Ein Stein sollst du sein

Ein lehrreicher Film über weibliche Ideale in Kirgistan: Aminatou Echards „Djamilia“ (Forum)

Bei einem ­Gläschen Tee redet es sich besser: Still aus „Djamilia“ Foto: Still: Aminatou Echard/Berlinale

Von Brigitte Werneburg

Mit „Djamilia“ hat Tschingis Aitmatow nicht nur die schönste Liebesgeschichte der Welt geschrieben wie Luis Aragon schwor, der das Buch 1959 ins Französische übersetzte. Er hat auch eine Frauenfigur geschaffen, die bis heute lebendige Bezugsfigur der Kirgisinnen ist, in ihren Erwartungen an das Leben und die Liebe, vor allem aber in ihrem Wunsch nach Selbstbestimmung. Das erfuhr Aminatou Echard 2006, als sie zum ersten Mal nach Kirgistan kam, wo sie eine Djamilia-Darstellerin suchte.

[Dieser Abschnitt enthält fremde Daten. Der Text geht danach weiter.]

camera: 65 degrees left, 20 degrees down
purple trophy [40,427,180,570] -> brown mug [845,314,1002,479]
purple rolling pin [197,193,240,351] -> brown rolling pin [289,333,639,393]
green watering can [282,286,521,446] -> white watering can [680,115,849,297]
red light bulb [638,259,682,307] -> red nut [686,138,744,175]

Es ging der französischen Dokumentaristin nicht um die Verfilmung von Aitmatows Erzählung. Djamilia, deren Mann im Zweiten Weltkrieg an der Front ist – was ihr die Möglichkeit gibt, ihre arrangierte Ehe, die unglücklich ist, hinter sich zu lassen und mit dem Mann, den sie wirklich liebt, davonzugehen –, war in ihrem damaligen Filmprojekt nur eine Nebenrolle. Zu ihrem großen Erstaunen bewarben sich dann auch ältere und alte Kirgisinnen um die Rolle der jungen Frau − mit dem Argument, sie seien sehr wohl Djamilia. Das nun führte dazu, dass Echard doch noch den abendfüllenden Film „Djamilia“ gedreht hat − mit Frauen jeden Alters, die ihr berichten, was sie an der literarischen Figur bewundern oder kritisieren, wo sie ihr nacheifern und wo sie an Grenzen stoßen.

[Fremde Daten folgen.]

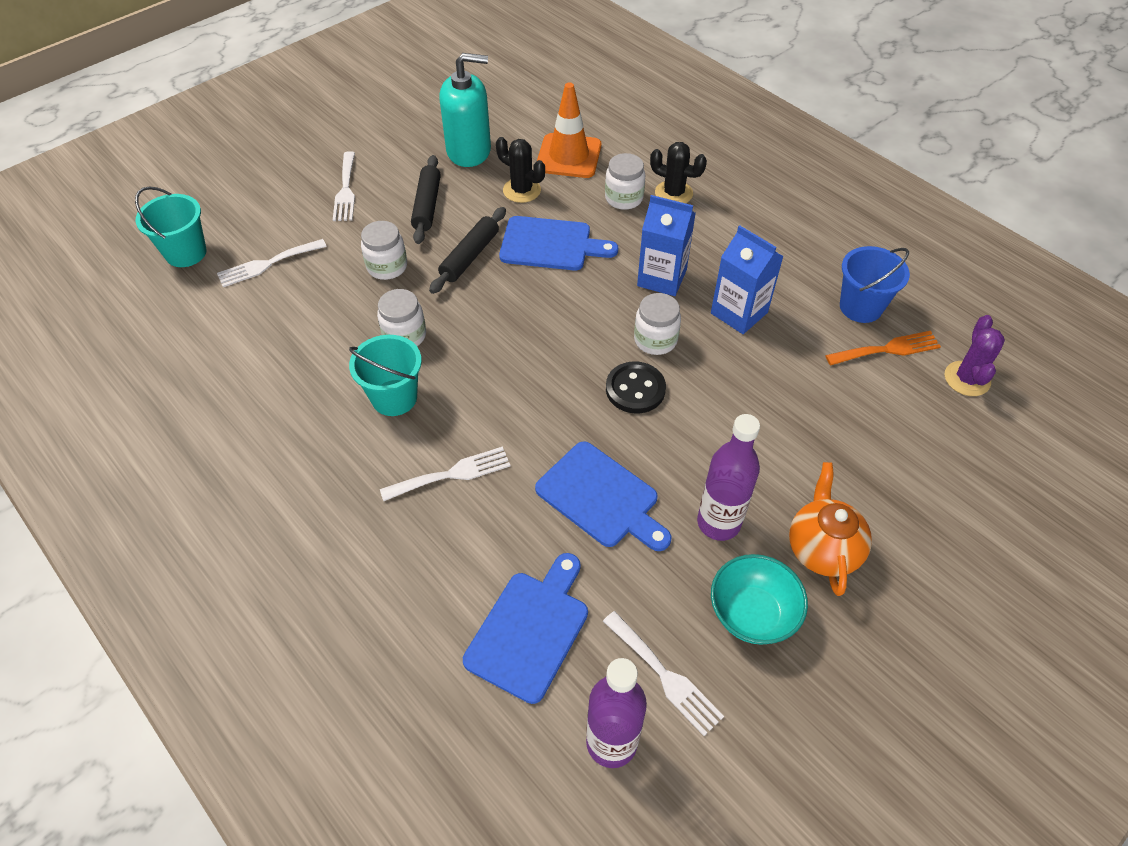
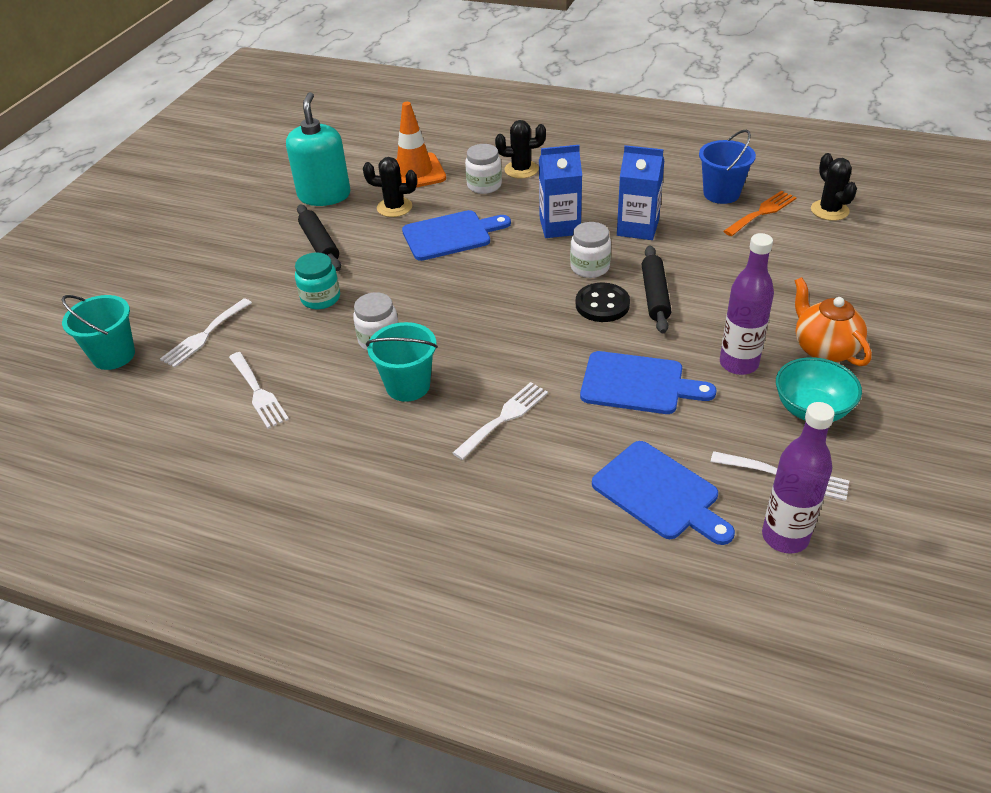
camera: 25 degrees left, 10 degrees down
white fork [333,151,355,221] -> white fork moved to [229,352,289,429]
white jar [361,221,407,280] -> turquoise jar [295,252,340,309]
black rolling pin [429,207,506,294] -> black rolling pin moved to [642,245,671,333]
turquoise soap dispenser [439,53,491,167] -> turquoise soap dispenser turned 60 degrees counterclockwise [286,92,350,206]
blue cutting board [463,553,588,704] -> blue cutting board turned 135 degrees clockwise [592,441,735,545]
purple cactus [945,315,1005,396] -> black cactus [811,153,857,221]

Echard hat ihre Gesprächspartnerinnen auf stummem Super-8-Film aufgenommen und diesen Film mit einer eigenen Tonspur unterlegt. Die Grobkörnigkeit des Super-8-Materials gibt dem kirgisischen Sommer ein ganz besonderes Flirren und Flimmern, in das die Stimmen der Protagonistinnen eingebettet sind wie in einen Traum. Echards Ansatz ist geradezu gleichnishaft, denn das ­kirgisische Ideal der Frau geht dahin, dass sie schweigsam ist, von sich absieht und ihre Gefühle strengstens kontrolliert, also weder Liebe noch Hass, weder Zorn noch Verzweiflung äußert. „Die Frau ist ein Stein, sie bleibt, wo sie hingeworfen wird“, zitiert eine Frau im Film eine kirgisische Redensart.

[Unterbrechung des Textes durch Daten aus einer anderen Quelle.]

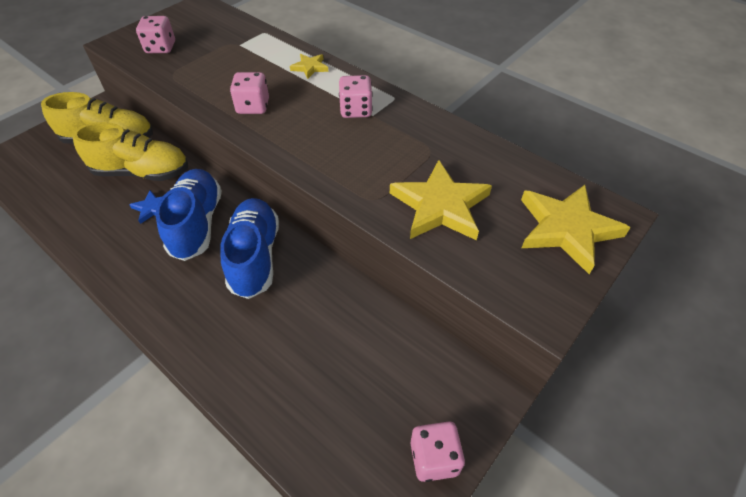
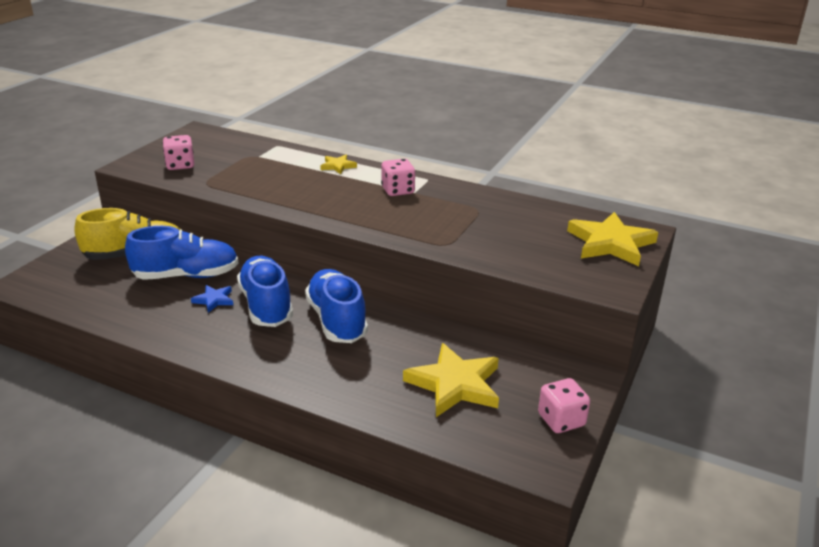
camera: 15 degrees left, 20 degrees down
yellow shoe [72,122,188,181] -> blue shoe [125,226,238,280]
pink dice [230,72,269,114] -> none
yellow star [390,160,492,240] -> yellow star moved to [403,343,499,417]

Doch das scheint gerade hier, jedenfalls von außen betrachtet, menschenunmöglich zu sein. Denn neben der herrschenden Sitte der arrangierten Ehe lebt auch wieder die Unsitte auf, dass der Mann, dem eine junge Frau gefällt, sie entführen, vergewaltigen und damit die Ehe be­gründen kann. Djamilia war 1942, in dem Jahr, in dem die Erzählung spielt, freier, als sie es heute ist, sagt eine junge Frau. Denn nach dem Ende der Sowjet­union erlebt das unabhängige Kirgistan eine Renaissance des Islam, auch in seiner fundamentalistischen Form. Deshalb erzählt eine andere junge Frau, die Djamilia für ihre Willensstärke bewundert und ihr Bekenntnis zu ihren eigenen Gefühlen, sie wisse nicht, ob der Wunsch, der literarischen Figur darin zu gleichen, mit ihrem Glauben an Allah vereinbar sei.

Eine andere Frau wiederum ist sich sicher, dass dies nicht der Fall ist – und verurteilt Djamilia. Wieder eine andere hat die große Liebe erlebt, musste aber auf sie verzichten, weil ihre Eltern nicht einverstanden waren, dass sie mit dem Mann, einem Türken, in dessen Heimat zieht. Eine arrangierte Ehe würde sie auf keinen Fall eingehen. Allerdings stellen weder sie noch die anderen Frauen – mit einer Ausnahme – die Ehe an sich infrage.

Die Liebe ist dabei für die meisten Frauen weniger wichtig als Bildung und berufliche Selbstständigkeit. So sieht es auch das junge Mädchen, das weder heiraten noch Kinder bekommen will. Stattdessen möchte es studieren, einen spannenden Beruf ausüben, viel reisen. Und, ja, wenn sich ein Mann findet, der da mitmacht: auch gut. Für dieses Mädchen hat Djamilia als Bezugs­figur offensichtlich ausgedient.